Exercise objective:
Lines from the one containing "left elbow: (232, 278)" to the end of the entries below must be reproduced exactly, with both end lines kept and no other line added.

Data extracts:
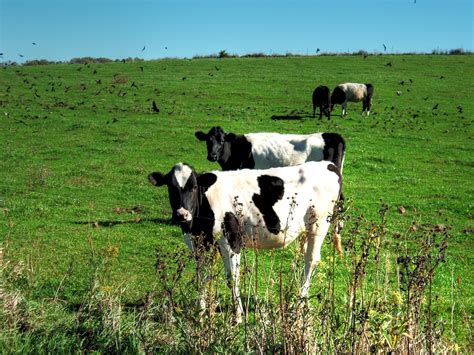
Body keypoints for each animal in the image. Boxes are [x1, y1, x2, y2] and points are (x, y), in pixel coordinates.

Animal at [148, 163, 340, 324]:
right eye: (171, 187)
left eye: (194, 187)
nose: (182, 214)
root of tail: (327, 164)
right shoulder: (198, 244)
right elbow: (202, 276)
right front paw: (201, 313)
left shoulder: (231, 240)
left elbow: (232, 278)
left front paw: (238, 316)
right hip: (305, 230)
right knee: (304, 258)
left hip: (319, 223)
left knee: (311, 260)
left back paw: (299, 304)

Completed task:
left elbow: (232, 278)
left front paw: (238, 316)
right hip: (305, 230)
right knee: (304, 258)
left hip: (319, 223)
left knee: (311, 260)
left back paw: (299, 304)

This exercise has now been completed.